The fate of the clock was reported in an interview with Lieutenant-Colonel Dollman entitled "The Wanderings of a Clock" in The Advertiser on Thursday 1 February 1917:

"Visitors came and gazed in wonder that such a mark of civilised life should have been set up at such a place, and some war correspondents photographed it and published it in an English newspaper and called it the 'Big Ben of the Peninsula.'...

Then came the evacuation, and the clock was taken off too, although our movements were hurried and sudden. In the dead of night, with the constant fire of the enemy and of our own guns, we silently crept to the landing-place, and were taken on barges to where a ship lay waiting for us to board. We embarked, and with us our scanty stores, but in one of the cases was our beloved Big Ben, and by the time the dawn light flushed the Eastern sky the shores of Gallipoli lay far behind and those of Lemnos hove in sight.

The clock next showed its face to the people of La Belle France, this time at the village of Morbecque, when we were for the first time accommodated in billets, and the clock erected by the side of a cobblestone roadway.

Next at Armentieres, where the horse and transport lines were established in rear of our trenches, and later in Belgium, the clock showed its face: but when the first instruction came for us to prepare to take part in the battle of the Somme; our dear old friend was tenderly packed away and dispatched with surplus regimental stores to Etaples, while the Battalion went on its way to cover itself with glory.
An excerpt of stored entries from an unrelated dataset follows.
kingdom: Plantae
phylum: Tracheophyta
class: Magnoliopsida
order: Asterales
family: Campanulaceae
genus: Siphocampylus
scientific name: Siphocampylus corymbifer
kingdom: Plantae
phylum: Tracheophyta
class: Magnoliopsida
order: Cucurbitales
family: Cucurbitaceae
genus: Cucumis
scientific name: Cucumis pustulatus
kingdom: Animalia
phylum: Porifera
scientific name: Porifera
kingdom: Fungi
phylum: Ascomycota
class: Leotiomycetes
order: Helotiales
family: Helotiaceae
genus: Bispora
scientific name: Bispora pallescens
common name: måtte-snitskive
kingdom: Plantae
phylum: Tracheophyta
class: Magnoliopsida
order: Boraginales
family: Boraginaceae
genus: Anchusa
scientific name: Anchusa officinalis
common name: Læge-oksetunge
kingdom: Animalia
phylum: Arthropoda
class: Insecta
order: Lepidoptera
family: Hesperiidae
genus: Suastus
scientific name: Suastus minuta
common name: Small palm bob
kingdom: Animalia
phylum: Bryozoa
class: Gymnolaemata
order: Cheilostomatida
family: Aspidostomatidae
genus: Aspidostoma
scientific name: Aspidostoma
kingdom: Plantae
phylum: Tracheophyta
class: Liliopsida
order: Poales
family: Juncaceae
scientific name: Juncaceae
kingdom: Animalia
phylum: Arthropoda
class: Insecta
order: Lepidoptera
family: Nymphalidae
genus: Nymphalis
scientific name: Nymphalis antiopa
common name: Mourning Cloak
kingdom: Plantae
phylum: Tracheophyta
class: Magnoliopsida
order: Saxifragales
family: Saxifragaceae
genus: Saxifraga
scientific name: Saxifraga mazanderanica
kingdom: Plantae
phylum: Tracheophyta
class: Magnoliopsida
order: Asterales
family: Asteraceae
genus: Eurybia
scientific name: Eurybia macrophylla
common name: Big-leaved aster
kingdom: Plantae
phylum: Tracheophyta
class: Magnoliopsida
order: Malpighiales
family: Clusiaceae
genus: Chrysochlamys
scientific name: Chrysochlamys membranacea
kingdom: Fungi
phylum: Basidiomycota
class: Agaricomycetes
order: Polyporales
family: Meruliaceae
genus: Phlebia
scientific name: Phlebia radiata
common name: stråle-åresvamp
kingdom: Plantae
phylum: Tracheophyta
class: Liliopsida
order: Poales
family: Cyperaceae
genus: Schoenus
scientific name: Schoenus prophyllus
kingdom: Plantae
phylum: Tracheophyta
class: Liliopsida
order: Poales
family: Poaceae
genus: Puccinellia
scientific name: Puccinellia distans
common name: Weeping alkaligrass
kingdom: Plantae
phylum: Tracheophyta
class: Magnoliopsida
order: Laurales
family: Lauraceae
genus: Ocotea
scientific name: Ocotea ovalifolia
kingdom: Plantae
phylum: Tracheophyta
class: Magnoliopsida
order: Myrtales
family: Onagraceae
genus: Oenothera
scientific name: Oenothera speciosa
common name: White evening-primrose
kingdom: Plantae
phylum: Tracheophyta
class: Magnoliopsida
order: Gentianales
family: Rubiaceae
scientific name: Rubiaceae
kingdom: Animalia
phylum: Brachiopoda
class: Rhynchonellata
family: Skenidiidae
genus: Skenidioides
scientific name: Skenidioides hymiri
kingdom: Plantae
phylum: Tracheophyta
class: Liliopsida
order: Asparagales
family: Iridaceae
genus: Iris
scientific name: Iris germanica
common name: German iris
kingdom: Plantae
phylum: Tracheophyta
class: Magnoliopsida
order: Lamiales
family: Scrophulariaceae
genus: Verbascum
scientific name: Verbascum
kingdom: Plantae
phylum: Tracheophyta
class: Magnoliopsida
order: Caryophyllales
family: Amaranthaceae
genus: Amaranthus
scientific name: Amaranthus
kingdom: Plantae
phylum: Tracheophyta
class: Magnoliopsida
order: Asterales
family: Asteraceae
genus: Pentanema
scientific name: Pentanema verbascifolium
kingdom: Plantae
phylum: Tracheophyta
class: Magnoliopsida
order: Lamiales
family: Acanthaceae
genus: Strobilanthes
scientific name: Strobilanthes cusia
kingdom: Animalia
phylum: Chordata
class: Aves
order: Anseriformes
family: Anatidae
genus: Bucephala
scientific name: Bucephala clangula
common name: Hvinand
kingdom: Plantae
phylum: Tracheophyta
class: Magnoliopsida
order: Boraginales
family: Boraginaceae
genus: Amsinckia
I look back upon the clock's association with the Battalion with sincere appreciation, and every time I read the truth in its face, I recalled the face of the man who had been good enough to present it. He is an old and valued friend, a comrade of my earlier military days, and the fine spirit of patriotism he has shown for many years stumps him as an ardent Imperialist and a citizen of high repute."